• [Supplied material]:
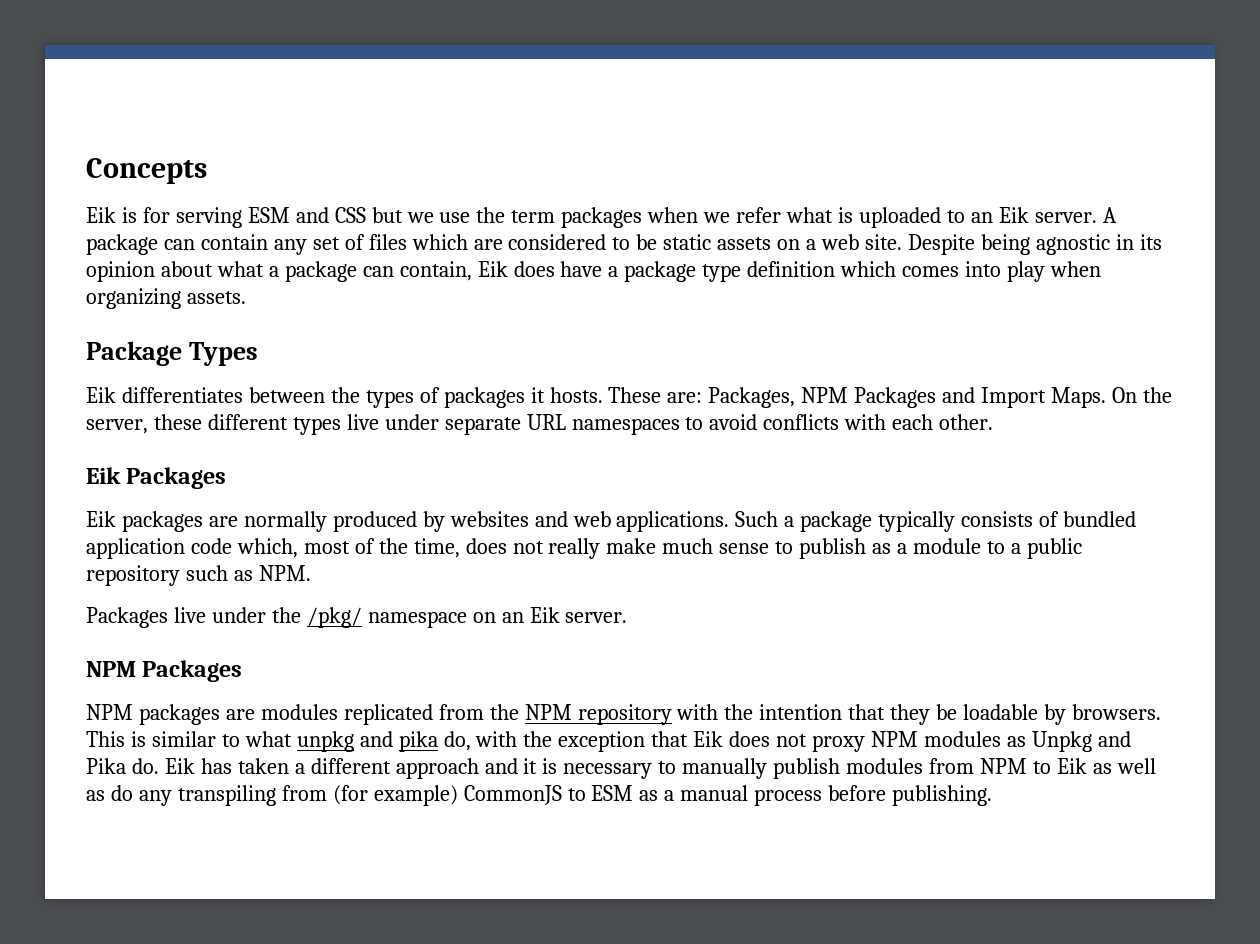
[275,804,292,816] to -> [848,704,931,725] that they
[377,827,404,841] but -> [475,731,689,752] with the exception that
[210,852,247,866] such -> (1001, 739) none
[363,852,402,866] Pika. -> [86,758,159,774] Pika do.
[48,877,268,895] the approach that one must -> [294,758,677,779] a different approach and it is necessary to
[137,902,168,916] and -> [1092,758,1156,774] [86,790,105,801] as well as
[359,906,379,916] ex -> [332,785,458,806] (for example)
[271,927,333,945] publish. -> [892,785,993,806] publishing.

• [Required work]:
An exact transcription of all the entries is required, without the pictures.

• [Answer to the exercise]:
[275,804,292,816] to -> [848,704,931,725] that they
[377,827,404,841] but -> [475,731,689,752] with the exception that
[210,852,247,866] such -> (1001, 739) none
[363,852,402,866] Pika. -> [86,758,159,774] Pika do.
[48,877,268,895] the approach that one must -> [294,758,677,779] a different approach and it is necessary to
[137,902,168,916] and -> [1092,758,1156,774] [86,790,105,801] as well as
[359,906,379,916] ex -> [332,785,458,806] (for example)
[271,927,333,945] publish. -> [892,785,993,806] publishing.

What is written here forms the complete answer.